Ever been totally psyched out or intimidated before? Have you ever been filled with such powerful, last minute self-doubts pre-performance that you could barely move, never mind play to your potential? Are you tired of having to face that crisis of confidence every time you get ready to perform?
If so, here’s some important information for you to understand: NO ONE CAN INTIMIDATE YOU UNLESS YOU ALLOW IT! That’s right, even though you may currently feel that you have no choice over your self-confidence doing a disappearing act right before game time, you do! Whether you get psyched out or not pre-performance is actually in your control!
Intimidation is a direct product of your focus of concentration just before and during the contest. If you focus on the wrong things before the game starts, then chances are good that you’ll enter the game with the “volume control” of your nervousness turned to deafening and your self-confidence on mute! However, if you maintain control over your concentration, then you’ll go into the competition loose and confident.
What are the wrong things to focus on?
Anyone but yourself! Getting psyched out or intimidated is usually a result of allowing your pre-performance focus to drift to your opponent and what you imagine his skills and strengths to be. Focusing on the competition pre-game rather than on yourself will undermine your self-confidence, spike your pre-game nervousness and insure that you play tentatively.
Sometimes your coach’s pregame talk can inadvertently distract you into getting psyched out. For example, last week I was talking with a high school basketball player who told me that his coach spent the entire pre-game talk focusing on two of the players from the opposing team. He kept emphasizing how good these guys were and how the game couldn’t be won unless these two superstars could be shut down. Unfortunately he spent so much time and energy on these two athletes’ strengths that by the time the game started, his starting five were totally intimidated. During the contest, his team was out of synch, off balance and distracted. They played exceptionally badly and the superstars combined for 48 points! Why? Because the coach got his players totally focused on these two athletes rather than on playing their own game.
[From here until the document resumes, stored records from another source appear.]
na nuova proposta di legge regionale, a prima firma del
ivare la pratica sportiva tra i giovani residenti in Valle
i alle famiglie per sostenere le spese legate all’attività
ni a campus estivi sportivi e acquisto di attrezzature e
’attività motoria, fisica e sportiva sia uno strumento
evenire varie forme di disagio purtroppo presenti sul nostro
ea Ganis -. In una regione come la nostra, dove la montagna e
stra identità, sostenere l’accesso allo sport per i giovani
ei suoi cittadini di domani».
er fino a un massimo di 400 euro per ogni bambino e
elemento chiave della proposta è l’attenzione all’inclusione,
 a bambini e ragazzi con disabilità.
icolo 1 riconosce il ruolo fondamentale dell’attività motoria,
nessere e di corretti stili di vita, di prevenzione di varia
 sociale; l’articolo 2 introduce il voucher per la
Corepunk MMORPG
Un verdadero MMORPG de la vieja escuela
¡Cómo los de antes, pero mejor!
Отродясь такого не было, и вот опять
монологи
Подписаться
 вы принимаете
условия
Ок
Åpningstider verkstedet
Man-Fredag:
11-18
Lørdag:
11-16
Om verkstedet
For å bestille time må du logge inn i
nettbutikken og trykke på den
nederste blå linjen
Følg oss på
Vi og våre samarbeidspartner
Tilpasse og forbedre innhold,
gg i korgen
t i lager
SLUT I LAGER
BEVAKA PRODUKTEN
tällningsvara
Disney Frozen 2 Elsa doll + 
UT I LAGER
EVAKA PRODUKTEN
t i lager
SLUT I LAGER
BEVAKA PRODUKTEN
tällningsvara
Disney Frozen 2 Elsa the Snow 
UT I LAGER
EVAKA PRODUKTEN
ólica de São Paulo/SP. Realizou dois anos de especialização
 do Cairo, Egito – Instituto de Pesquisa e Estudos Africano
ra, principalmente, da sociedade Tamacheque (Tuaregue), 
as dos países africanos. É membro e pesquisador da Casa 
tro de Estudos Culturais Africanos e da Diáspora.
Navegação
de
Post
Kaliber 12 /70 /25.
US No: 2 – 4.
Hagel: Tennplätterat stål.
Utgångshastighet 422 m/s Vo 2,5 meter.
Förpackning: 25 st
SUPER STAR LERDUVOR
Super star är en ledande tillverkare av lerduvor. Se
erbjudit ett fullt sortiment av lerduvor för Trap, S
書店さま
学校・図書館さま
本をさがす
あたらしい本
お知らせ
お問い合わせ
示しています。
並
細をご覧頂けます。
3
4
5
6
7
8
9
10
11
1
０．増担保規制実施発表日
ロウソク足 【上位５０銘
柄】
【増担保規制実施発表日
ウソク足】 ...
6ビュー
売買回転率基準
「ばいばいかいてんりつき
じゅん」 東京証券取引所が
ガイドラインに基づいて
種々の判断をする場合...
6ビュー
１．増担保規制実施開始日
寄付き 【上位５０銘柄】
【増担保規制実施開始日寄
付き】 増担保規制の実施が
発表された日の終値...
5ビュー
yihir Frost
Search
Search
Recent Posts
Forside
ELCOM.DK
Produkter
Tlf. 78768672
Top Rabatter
To avoid getting psyched out you must keep your concentration on YOU and YOUR JOB! Keep your focus away from who’s watching, what the coaches are thinking and especially, the reputation of, size or strength of the other team or players. Dwelling on the stregths of your opponent will only knock you off center and take you out of your game. The legendary UCLA basketball coach, John Wooden never scouted his opponents. His attitude was that if his team executed their game the way that they had been trained, then what the opponent did would be a non-issue. In keeping his players focused on themselves, Wooden cut down on the possibility that his team would ever get intimidated.
Focus on YOU to play your best. Focus on YOUto insure that your self-confidence remains high pre-game. FOCUS ON YOU TO AVOID PSYCH-OUTS AND INTIMIDATION!